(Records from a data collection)
----------

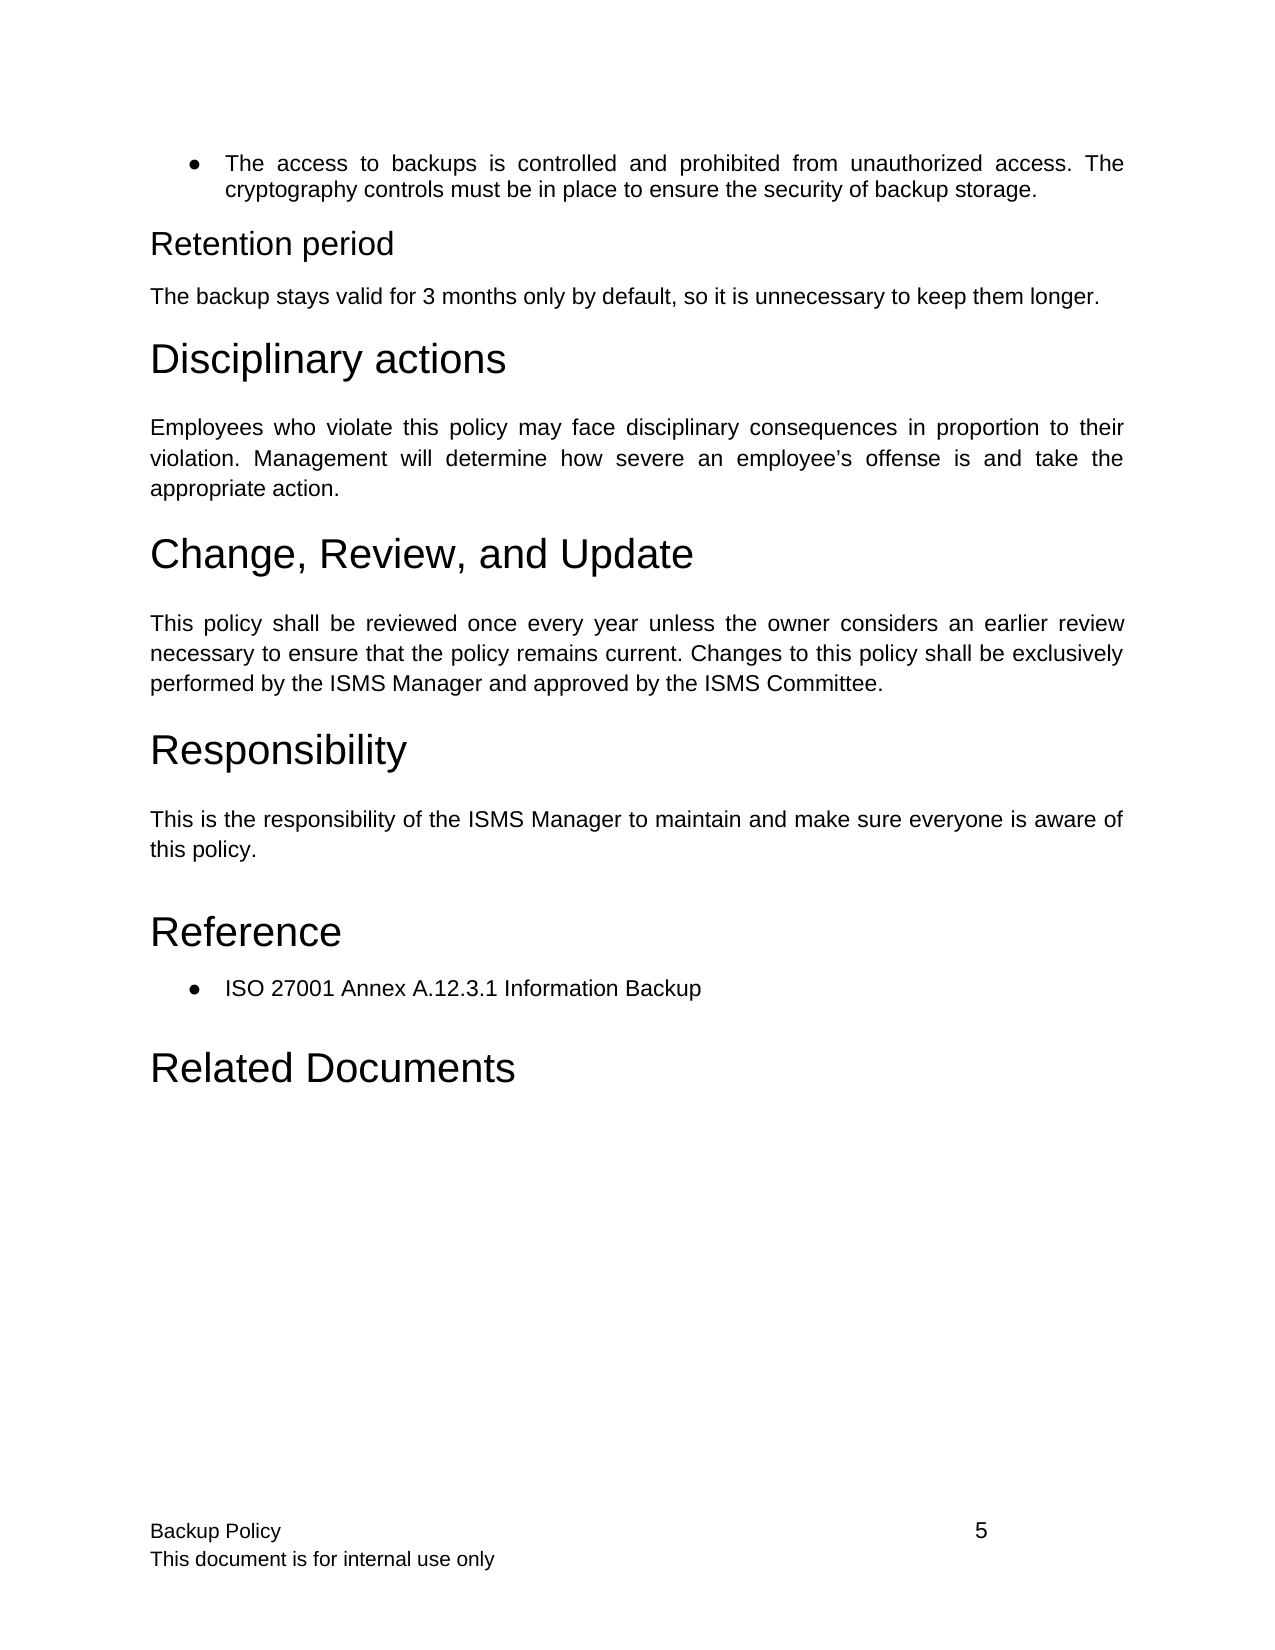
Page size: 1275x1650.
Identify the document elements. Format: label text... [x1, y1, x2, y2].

subtitle Reference [150, 908, 1125, 956]
text This is the responsibility of the ISMS Manager to maintain and make sure everyone is aware of this policy. [150, 806, 1125, 862]
text Employees who violate this policy may face disciplinary consequences in proportion to their violation. Management will determine how severe an employee’s offense is and take the appropriate action. [150, 414, 1125, 501]
subtitle Disciplinary actions [150, 334, 1125, 382]
subtitle Change, Review, and Update [150, 530, 1125, 578]
text The backup stays valid for 3 months only by default, so it is unnecessary to keep them longer. [150, 283, 1125, 309]
subtitle Retention period [150, 223, 1125, 262]
subtitle Related Documents [150, 1043, 1125, 1091]
text This policy shall be reviewed once every year unless the owner considers an earlier review necessary to ensure that the policy remains current. Changes to this policy shall be exclusively performed by the ISMS Manager and approved by the ISMS Committee. [150, 610, 1125, 697]
list The access to backups is controlled and prohibited from unauthorized access. The cryptography controls must be in place to ensure the security of backup storage. [187, 150, 1125, 203]
subtitle Responsibility [150, 726, 1125, 773]
list ISO 27001 Annex A.12.3.1 Information Backup [187, 975, 1125, 1002]
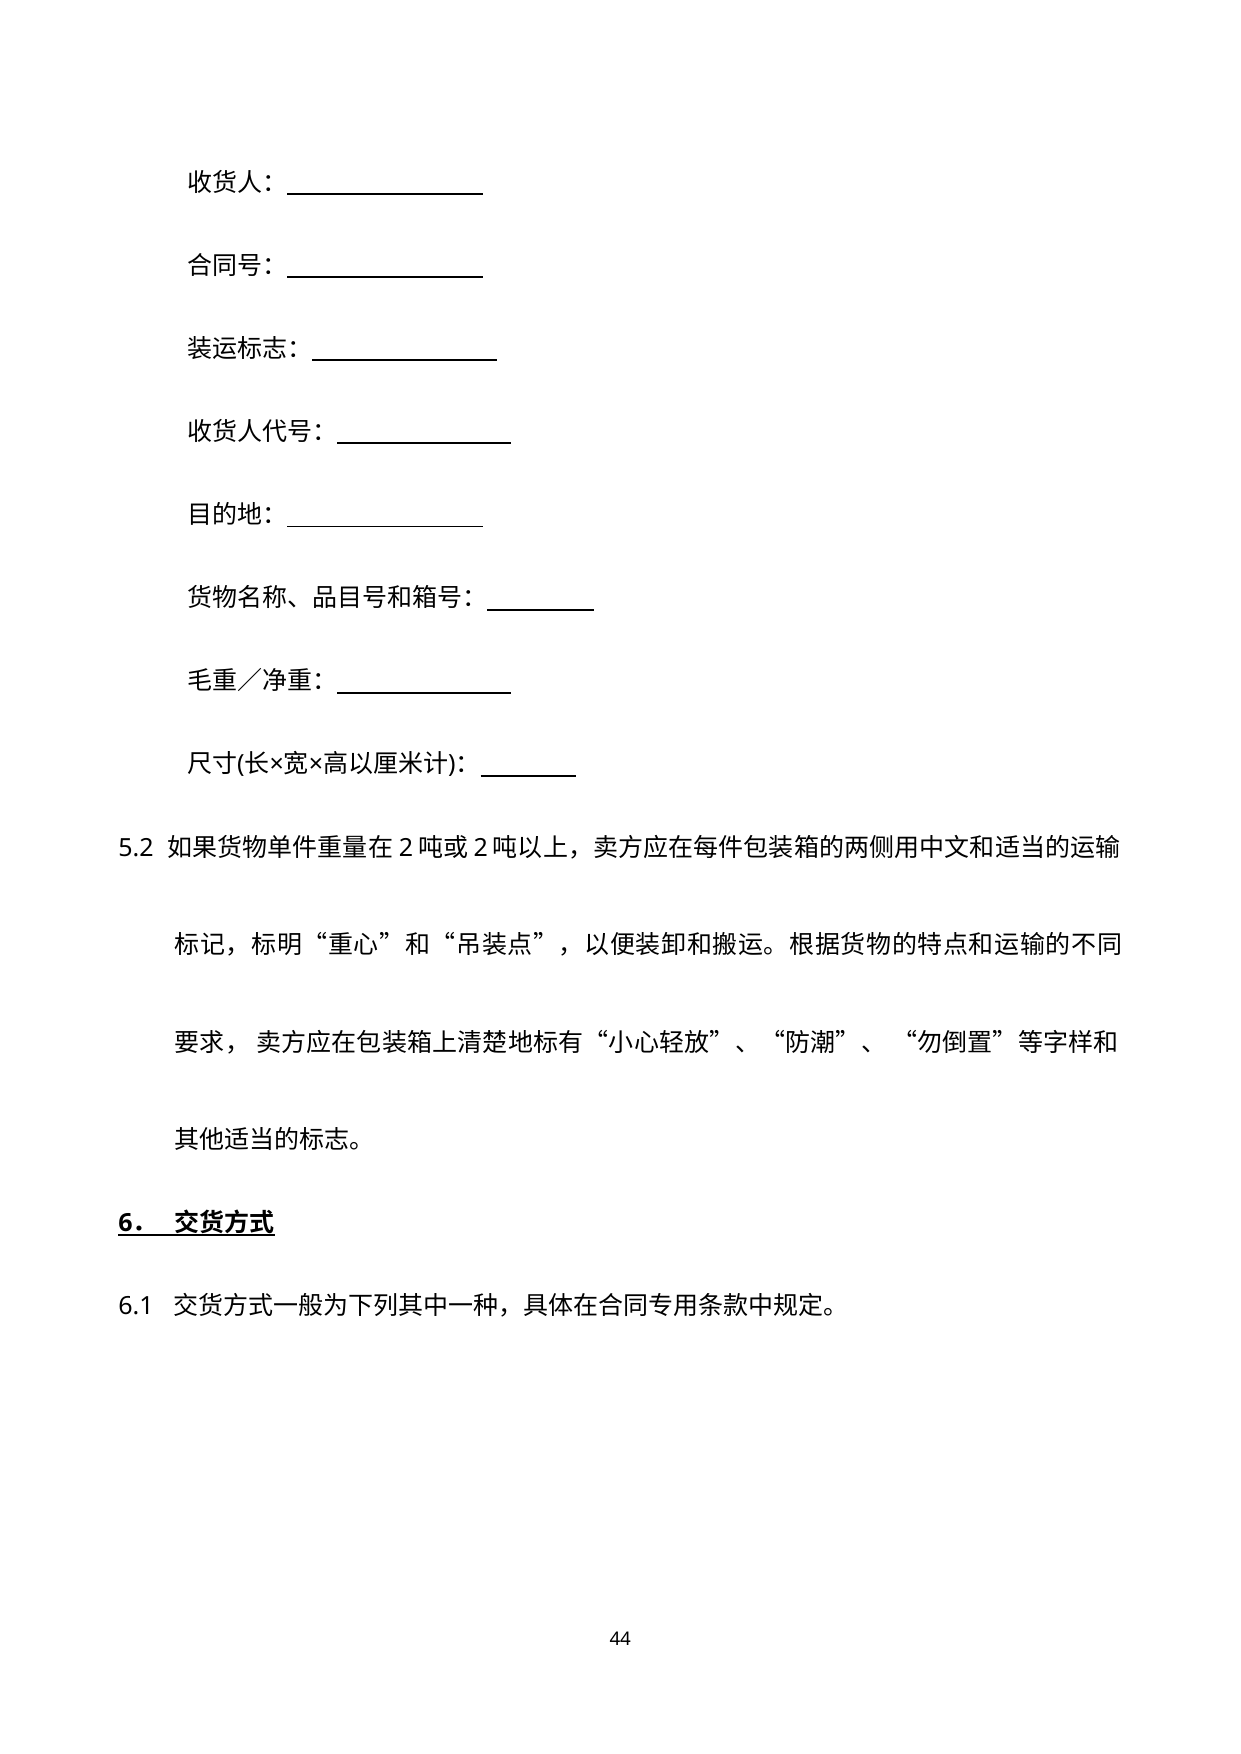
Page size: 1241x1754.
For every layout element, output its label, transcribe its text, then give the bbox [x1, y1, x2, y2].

subtitle 6． 交货方式 [118, 1188, 1122, 1253]
text 合同号： [187, 231, 1122, 296]
text 货物名称、品目号和箱号： [187, 563, 1122, 628]
text 目的地： [187, 480, 1122, 545]
text 5.2 如果货物单件重量在2吨或2吨以上，卖方应在每件包装箱的两侧用中文和适当的运输标记，标明“重心”和“吊装点”，以便装卸和搬运。根据货物的特点和运输的不同要求， 卖方应在包装箱上清楚地标有“小心轻放”、“防潮”、 “勿倒置”等字样和其他适当的标志。 [118, 813, 1122, 1170]
text 收货人： [187, 148, 1122, 213]
text 尺寸(长×宽×高以厘米计)： [187, 729, 1122, 794]
text 装运标志： [187, 314, 1122, 379]
text 收货人代号： [187, 397, 1122, 462]
text 6.1 交货方式一般为下列其中一种，具体在合同专用条款中规定。 [118, 1271, 1122, 1336]
text 毛重／净重： [187, 646, 1122, 711]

----------

__Aim of the task__: Read the entries and select each line where the word "size" is found.

__Completed exercise__:
Page size: 1275x1650.
Page size: 1241x1754.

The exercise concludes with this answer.